Seguridad y libertades: un debate que exige rigor
Una publicación difundida en redes sociales sostiene que la reforma constitucional en materia de seguridad impulsada por el Gobierno transformaría a Chile en un régimen totalitario encabezado por un eventual dictador. La afirmación surge a propósito del proyecto que fortalece el Sistema Nacional de Seguridad Pública y crea un nuevo estado de excepción constitucional. Si bien esta iniciativa merece un análisis riguroso y, eventualmente, perfeccionamientos durante su tramitación legislativa, sostener que su aprobación convertiría al Presidente en un dictador constituye una conclusión desproporcionada que debilita el debate democrático.

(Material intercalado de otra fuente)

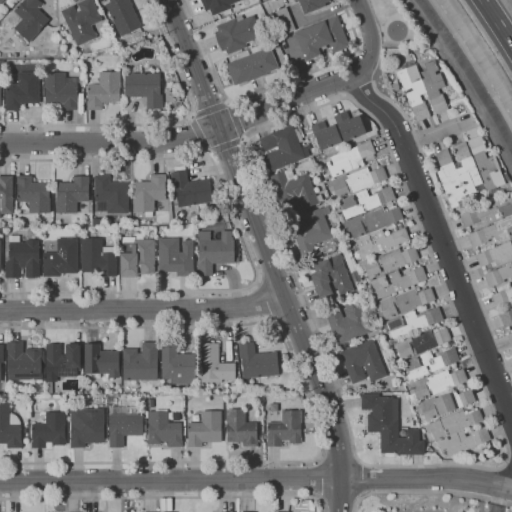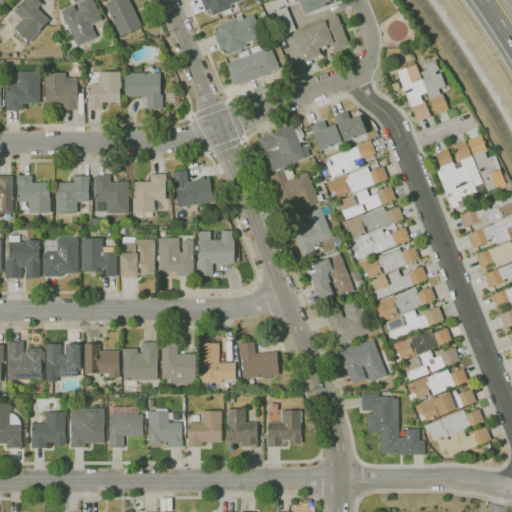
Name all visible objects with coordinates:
building: (1, 1)
building: (218, 4)
building: (311, 4)
building: (312, 4)
building: (217, 5)
building: (122, 16)
building: (123, 16)
building: (264, 17)
building: (29, 18)
building: (27, 19)
building: (81, 20)
building: (285, 20)
building: (82, 21)
road: (498, 21)
park: (396, 26)
building: (236, 32)
building: (237, 34)
building: (320, 37)
building: (322, 38)
road: (370, 40)
building: (57, 42)
building: (66, 53)
building: (252, 64)
building: (251, 65)
building: (124, 68)
building: (0, 82)
building: (144, 87)
building: (144, 88)
building: (422, 88)
building: (0, 90)
building: (22, 90)
building: (59, 90)
building: (61, 90)
building: (103, 90)
building: (104, 90)
road: (267, 90)
building: (23, 91)
road: (229, 102)
road: (210, 109)
road: (190, 116)
road: (235, 120)
road: (280, 122)
road: (157, 124)
building: (348, 125)
road: (200, 133)
building: (325, 134)
road: (180, 137)
road: (243, 139)
road: (225, 143)
building: (281, 147)
building: (282, 149)
road: (207, 150)
building: (349, 158)
building: (485, 164)
building: (456, 172)
building: (356, 180)
building: (294, 188)
building: (190, 189)
building: (190, 190)
building: (291, 190)
building: (148, 192)
building: (149, 192)
building: (6, 193)
building: (33, 193)
building: (71, 193)
building: (111, 193)
building: (6, 194)
building: (34, 194)
building: (71, 194)
building: (110, 195)
building: (367, 199)
building: (97, 222)
building: (153, 229)
building: (160, 229)
building: (376, 230)
building: (491, 230)
building: (1, 231)
building: (310, 231)
building: (310, 232)
road: (441, 239)
building: (213, 250)
building: (214, 251)
road: (267, 253)
building: (0, 255)
building: (96, 256)
building: (174, 256)
building: (175, 256)
building: (61, 257)
building: (98, 257)
building: (137, 257)
building: (0, 258)
building: (23, 258)
building: (62, 258)
building: (22, 259)
building: (392, 260)
building: (329, 276)
building: (330, 277)
road: (275, 278)
building: (500, 283)
road: (142, 310)
road: (291, 314)
building: (507, 320)
building: (346, 321)
building: (347, 321)
building: (429, 340)
building: (1, 358)
building: (61, 360)
building: (101, 360)
building: (432, 360)
building: (22, 361)
building: (62, 361)
building: (102, 361)
building: (140, 361)
building: (257, 361)
building: (362, 361)
building: (0, 362)
building: (23, 362)
building: (257, 362)
building: (363, 362)
building: (140, 363)
building: (176, 364)
building: (177, 364)
building: (214, 364)
building: (214, 364)
building: (444, 380)
road: (132, 384)
building: (230, 399)
building: (445, 402)
building: (150, 403)
road: (310, 409)
building: (196, 418)
building: (122, 425)
building: (389, 425)
building: (85, 426)
building: (86, 426)
building: (390, 426)
building: (239, 427)
building: (8, 428)
building: (9, 428)
building: (124, 428)
building: (163, 428)
building: (205, 428)
building: (240, 428)
building: (284, 428)
building: (163, 429)
building: (205, 429)
building: (285, 429)
building: (49, 430)
building: (49, 430)
building: (457, 431)
road: (337, 455)
road: (369, 478)
road: (256, 479)
road: (428, 492)
road: (498, 499)
road: (340, 501)
building: (248, 511)
building: (276, 511)
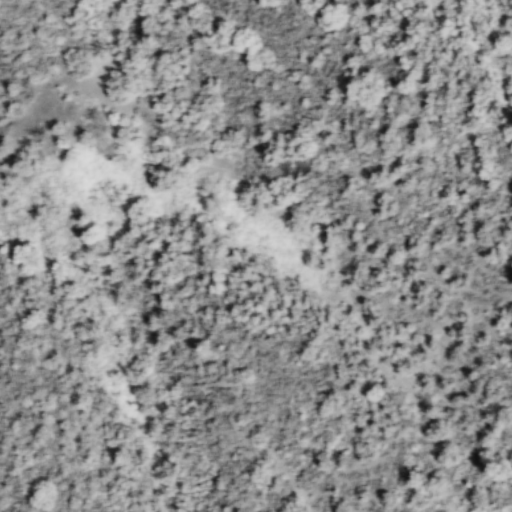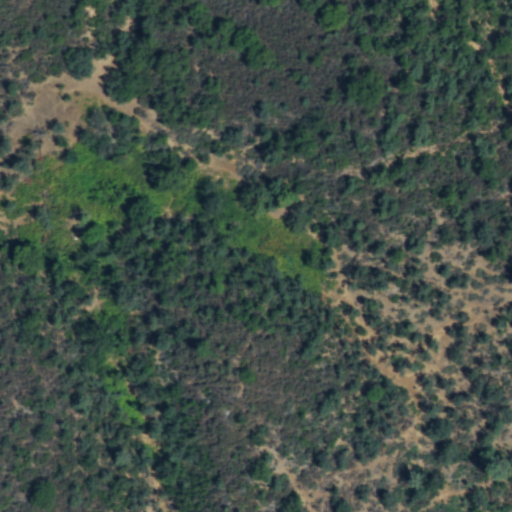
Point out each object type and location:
road: (479, 45)
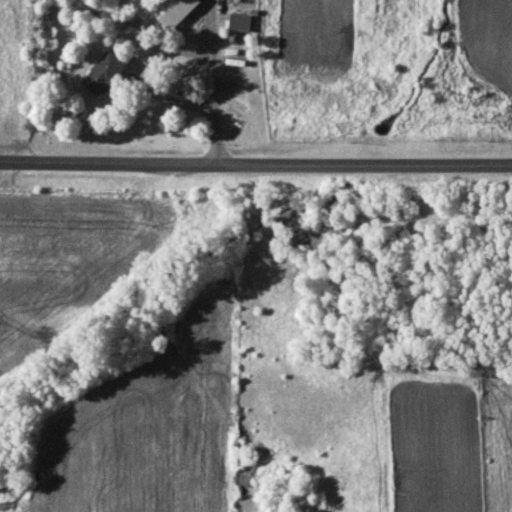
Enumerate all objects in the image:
building: (170, 11)
building: (102, 74)
road: (256, 159)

El desafío de conciliar libertad y seguridad ha acompañado durante siglos y sigue siendo una de las discusiones más complejas de la política contemporánea.
Precisamente por ello, el Gobierno tiene la responsabilidad de explicar con claridad el alcance de estas reformas y entregar certezas a la ciudadanía.
En ese contexto, Impulsa 2026, organizado por la CPC Biobío, ofrecía una valiosa oportunidad para abordar estas inquietudes, aclarar los objetivos del proyecto y responder a las críticas que han surgido. Sin embargo, la intervención presidencial fue excesivamente general y desaprovechó una instancia clave para fortalecer la confianza pública.
Ello resulta especialmente relevante para el Biobío, una región que conoce de cerca los costos económicos y humanos que la violencia y la inseguridad han impuesto durante años a sus comunidades y a sectores productivos estratégicos como la industria forestal.